PROVIDENCE, R.I., -- Rhode Island’s three public higher education institutions will receive a total of $90 million in federal stimulus funds to help pay for COVID-19 related costs.
Signed into law in early March, the American Rescue Plan allocates nearly $40 billion in the Higher Education Emergency Relief Fund (HEERF), representing the single largest investment in public education in American history. According to the Office of the Postsecondary Commissioner, the University of Rhode Island received around $30 million in federal stimulus money, Rhode Island College received just under $22 million and the Community College of Rhode Island received $39 million.
“These funds are going to make sure that college is still an option for many Rhode Islanders, given the economic impact that COVID has had,” Catherine McConnell, director of strategic initiatives at the Office of the Postsecondary Commissioner said. “All higher [education] is hurting because people are hurting, and our economy is hurting. It is our job as higher ed to try and figure it out. But there is always more that is needed.”
All three of Rhode Island’s public institutions faced budget deficits and declined enrollment due to the coronavirus pandemic which resulted in layoffs and cutbacks at the institutions. At Rhode Island College, 35 unionized staff members were laid off at the beginning of this academic year. Prior budget cuts have forced the college to reduce financial aid, restrict travel, cut operating costs and raise tuition.
According to McConnell, the majority of the funds will be used to provide students with financial aid, although the state is still reviewing guidelines from the federal government on how stimulus money should be spent. The Department of Education states that schools must use at least 50% of HEERF funds on student grants, except for for-profit institutions, which must spend 100% of HEERF funds on student grants.
Additionally, public institutions may use HHERF funds for other institutional costs such as payroll and “technology costs associated with a transition to distance education.” Schools must also use an unspecified portion of funds to implementing campus-wide COVID-19 mitigation strategies and “conduct direct outreach to financial aid applicants about the opportunity to receive a financial aid adjustment due to the recent unemployment of a family member or independent student, or other circumstances.”
Based on these stipulations, the American Council on Education estimates the minimum amount Rhode Island College may spend on student grants to be approximately $10,579,500. URI must spend at least $15,393,000 of their stimulus funds on grants and CCRI must spend at least $19,154,500.
Although the HEERF funds include no student eligibility requirements in regard to financial status, schools must prioritize students who receive Pell Grants.
It is unclear whether undocumented students, international students or Deferred Action for Childhood Arrivals (DACA) recipients are eligible to receive HEERF funds.
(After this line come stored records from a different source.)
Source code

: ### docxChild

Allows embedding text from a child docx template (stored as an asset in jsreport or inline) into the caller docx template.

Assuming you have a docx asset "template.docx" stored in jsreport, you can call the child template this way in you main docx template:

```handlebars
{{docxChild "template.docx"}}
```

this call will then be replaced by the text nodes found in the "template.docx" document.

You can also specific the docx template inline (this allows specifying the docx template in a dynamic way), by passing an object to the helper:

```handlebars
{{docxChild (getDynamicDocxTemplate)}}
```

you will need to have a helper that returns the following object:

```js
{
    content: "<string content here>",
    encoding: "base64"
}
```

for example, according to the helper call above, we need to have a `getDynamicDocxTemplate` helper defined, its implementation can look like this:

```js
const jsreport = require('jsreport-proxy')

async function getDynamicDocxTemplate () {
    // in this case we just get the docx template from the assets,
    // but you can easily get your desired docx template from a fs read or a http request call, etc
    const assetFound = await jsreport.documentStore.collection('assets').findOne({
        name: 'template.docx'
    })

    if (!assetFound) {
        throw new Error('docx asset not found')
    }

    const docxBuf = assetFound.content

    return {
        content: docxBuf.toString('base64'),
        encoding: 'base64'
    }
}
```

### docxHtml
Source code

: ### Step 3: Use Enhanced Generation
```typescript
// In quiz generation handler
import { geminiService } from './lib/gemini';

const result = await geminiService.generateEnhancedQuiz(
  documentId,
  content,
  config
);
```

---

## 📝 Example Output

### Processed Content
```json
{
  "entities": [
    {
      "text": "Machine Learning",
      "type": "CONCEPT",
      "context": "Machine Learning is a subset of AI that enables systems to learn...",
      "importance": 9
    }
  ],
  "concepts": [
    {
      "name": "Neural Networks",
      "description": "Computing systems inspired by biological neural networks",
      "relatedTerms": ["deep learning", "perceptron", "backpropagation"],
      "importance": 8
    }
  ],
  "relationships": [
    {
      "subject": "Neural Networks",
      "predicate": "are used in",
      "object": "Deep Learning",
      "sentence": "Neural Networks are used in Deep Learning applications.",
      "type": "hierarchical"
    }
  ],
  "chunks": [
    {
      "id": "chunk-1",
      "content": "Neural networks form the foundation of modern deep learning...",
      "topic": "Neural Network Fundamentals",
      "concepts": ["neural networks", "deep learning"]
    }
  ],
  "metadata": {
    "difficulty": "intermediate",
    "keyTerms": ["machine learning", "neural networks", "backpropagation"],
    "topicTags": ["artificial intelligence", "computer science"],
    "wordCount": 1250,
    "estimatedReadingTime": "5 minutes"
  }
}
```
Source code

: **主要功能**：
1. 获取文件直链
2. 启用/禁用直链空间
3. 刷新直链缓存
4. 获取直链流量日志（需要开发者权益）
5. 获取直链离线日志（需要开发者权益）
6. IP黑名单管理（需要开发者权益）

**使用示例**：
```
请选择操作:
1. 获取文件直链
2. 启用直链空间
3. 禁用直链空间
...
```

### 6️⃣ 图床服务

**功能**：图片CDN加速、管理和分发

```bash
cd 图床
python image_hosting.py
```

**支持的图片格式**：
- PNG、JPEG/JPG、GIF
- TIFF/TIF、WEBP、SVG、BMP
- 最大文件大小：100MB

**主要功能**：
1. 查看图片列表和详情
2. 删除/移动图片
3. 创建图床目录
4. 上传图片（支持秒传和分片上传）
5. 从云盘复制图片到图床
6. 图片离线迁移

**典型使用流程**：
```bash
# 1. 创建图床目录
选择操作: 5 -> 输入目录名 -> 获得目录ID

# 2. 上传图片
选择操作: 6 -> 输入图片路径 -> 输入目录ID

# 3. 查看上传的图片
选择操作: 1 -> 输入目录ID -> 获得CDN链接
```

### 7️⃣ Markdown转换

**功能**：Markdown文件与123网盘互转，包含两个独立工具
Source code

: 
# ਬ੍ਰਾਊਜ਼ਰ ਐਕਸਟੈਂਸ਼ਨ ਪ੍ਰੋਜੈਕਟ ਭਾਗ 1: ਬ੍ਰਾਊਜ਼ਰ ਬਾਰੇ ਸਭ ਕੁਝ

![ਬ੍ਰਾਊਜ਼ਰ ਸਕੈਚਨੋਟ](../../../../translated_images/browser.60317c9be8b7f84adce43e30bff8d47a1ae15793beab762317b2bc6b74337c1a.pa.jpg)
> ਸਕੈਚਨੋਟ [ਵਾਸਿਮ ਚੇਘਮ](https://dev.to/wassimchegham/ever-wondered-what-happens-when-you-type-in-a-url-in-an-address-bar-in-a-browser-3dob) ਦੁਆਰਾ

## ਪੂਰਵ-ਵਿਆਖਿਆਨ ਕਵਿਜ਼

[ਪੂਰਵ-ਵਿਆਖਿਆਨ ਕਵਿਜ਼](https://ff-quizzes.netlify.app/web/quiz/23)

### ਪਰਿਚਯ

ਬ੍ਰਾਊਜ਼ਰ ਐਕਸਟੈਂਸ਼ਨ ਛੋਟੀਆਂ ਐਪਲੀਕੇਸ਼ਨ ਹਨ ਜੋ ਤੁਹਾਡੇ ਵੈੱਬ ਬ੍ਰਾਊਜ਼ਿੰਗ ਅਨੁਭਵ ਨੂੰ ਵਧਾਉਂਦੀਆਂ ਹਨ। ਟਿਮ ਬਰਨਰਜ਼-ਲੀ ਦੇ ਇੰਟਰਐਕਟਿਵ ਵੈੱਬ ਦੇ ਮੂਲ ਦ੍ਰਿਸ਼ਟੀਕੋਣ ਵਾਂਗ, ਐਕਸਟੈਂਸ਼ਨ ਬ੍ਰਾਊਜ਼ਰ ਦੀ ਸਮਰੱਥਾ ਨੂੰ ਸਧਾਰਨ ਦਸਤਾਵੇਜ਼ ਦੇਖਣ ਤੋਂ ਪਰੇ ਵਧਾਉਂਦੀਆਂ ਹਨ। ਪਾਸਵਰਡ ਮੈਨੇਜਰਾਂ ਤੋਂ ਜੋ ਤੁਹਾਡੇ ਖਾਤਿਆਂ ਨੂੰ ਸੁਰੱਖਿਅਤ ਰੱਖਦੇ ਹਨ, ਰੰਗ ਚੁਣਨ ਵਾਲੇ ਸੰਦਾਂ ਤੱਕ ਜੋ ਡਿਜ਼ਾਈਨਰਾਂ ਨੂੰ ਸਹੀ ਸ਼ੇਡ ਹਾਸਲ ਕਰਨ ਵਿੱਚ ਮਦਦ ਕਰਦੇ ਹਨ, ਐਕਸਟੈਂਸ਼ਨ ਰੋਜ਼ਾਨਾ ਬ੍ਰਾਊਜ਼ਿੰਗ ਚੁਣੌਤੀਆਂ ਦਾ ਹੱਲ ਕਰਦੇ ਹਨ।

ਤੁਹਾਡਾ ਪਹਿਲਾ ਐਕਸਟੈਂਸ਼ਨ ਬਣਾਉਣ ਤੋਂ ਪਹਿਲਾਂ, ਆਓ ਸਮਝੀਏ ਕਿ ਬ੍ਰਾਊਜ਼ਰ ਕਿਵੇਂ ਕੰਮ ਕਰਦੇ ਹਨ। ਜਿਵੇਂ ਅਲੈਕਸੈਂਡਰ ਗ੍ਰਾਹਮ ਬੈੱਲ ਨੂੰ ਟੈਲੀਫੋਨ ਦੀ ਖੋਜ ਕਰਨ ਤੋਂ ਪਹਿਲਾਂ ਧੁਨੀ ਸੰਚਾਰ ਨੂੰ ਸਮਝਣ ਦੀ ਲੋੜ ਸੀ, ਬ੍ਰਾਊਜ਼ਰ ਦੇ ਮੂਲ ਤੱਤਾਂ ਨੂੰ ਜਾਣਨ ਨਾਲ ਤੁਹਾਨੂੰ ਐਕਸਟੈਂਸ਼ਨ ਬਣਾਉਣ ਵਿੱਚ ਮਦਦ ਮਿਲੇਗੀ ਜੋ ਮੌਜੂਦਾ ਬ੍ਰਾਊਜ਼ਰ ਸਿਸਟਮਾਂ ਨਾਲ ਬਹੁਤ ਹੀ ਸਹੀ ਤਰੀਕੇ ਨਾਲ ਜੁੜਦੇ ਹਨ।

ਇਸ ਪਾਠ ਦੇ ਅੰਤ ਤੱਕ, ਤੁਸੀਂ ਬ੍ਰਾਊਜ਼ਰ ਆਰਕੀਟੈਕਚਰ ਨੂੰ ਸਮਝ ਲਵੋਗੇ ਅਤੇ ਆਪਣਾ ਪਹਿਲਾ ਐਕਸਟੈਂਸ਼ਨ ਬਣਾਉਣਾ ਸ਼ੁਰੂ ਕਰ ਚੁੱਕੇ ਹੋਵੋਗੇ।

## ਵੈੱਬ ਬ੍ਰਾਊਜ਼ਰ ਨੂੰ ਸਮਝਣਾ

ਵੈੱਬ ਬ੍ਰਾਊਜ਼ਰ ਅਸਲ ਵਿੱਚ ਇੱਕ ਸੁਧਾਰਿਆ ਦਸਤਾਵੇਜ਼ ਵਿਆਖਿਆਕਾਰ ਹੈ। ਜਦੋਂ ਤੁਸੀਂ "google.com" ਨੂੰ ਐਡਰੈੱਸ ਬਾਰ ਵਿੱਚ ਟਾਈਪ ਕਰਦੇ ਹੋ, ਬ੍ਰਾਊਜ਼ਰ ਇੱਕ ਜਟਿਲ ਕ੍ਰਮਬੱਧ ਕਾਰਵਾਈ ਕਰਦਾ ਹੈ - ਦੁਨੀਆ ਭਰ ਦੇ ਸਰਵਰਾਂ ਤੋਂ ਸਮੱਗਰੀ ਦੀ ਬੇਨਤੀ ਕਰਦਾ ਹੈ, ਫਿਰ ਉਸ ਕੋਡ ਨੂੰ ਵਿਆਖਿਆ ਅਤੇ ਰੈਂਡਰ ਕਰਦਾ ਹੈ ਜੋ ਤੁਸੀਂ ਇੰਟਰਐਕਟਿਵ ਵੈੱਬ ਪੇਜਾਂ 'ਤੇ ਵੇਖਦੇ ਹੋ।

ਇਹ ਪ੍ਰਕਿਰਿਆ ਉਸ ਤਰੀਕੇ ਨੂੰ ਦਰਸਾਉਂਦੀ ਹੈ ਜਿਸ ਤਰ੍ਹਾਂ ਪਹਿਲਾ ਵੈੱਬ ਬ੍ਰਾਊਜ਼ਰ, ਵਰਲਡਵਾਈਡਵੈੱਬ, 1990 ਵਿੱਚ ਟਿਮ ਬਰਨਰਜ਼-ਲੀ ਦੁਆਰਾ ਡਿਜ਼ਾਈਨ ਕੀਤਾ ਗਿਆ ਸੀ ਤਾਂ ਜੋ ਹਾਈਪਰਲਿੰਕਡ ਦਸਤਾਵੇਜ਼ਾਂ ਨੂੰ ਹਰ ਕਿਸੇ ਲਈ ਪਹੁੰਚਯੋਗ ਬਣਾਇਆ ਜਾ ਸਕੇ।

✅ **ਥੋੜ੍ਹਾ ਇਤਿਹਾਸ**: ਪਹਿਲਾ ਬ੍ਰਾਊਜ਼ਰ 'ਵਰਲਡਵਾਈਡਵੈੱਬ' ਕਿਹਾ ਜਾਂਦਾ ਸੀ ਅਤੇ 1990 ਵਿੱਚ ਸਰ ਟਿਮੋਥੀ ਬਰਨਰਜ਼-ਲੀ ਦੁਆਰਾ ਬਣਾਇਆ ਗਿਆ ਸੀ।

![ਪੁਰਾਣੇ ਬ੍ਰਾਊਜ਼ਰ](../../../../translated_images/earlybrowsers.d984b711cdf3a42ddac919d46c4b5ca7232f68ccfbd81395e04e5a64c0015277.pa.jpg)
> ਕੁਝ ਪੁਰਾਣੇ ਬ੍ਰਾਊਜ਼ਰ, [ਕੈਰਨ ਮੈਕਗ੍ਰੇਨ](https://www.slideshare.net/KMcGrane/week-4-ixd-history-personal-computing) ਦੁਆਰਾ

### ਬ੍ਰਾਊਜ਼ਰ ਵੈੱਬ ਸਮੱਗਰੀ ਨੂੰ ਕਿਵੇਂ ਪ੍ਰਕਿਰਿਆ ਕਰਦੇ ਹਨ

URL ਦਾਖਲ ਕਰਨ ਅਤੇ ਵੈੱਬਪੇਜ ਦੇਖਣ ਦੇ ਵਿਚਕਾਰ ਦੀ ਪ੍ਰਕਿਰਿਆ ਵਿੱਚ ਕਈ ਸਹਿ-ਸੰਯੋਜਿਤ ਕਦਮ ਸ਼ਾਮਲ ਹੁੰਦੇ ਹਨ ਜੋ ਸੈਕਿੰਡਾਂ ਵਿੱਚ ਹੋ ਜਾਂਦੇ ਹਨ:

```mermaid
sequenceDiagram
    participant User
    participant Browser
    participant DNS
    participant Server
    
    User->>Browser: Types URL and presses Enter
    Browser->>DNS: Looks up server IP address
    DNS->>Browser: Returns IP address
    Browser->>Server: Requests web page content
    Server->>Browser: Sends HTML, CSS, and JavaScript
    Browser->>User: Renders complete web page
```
The National Association of Student Financial Aid Administrators (NASFAA) said, “NASFAA's understanding is that ED [Education Department] is continuing to work, along with the Department of Justice, on clarification regarding the eligibility of DACA, undocumented, and international students.” However, a prior Trump administration official claimed that these students would not be eligible for previous federal stimulus relief because of the Personal Responsibility and Work Opportunity Reconciliation Act of 1996, which could potentially apply to stimulus money from the American Rescue Plan.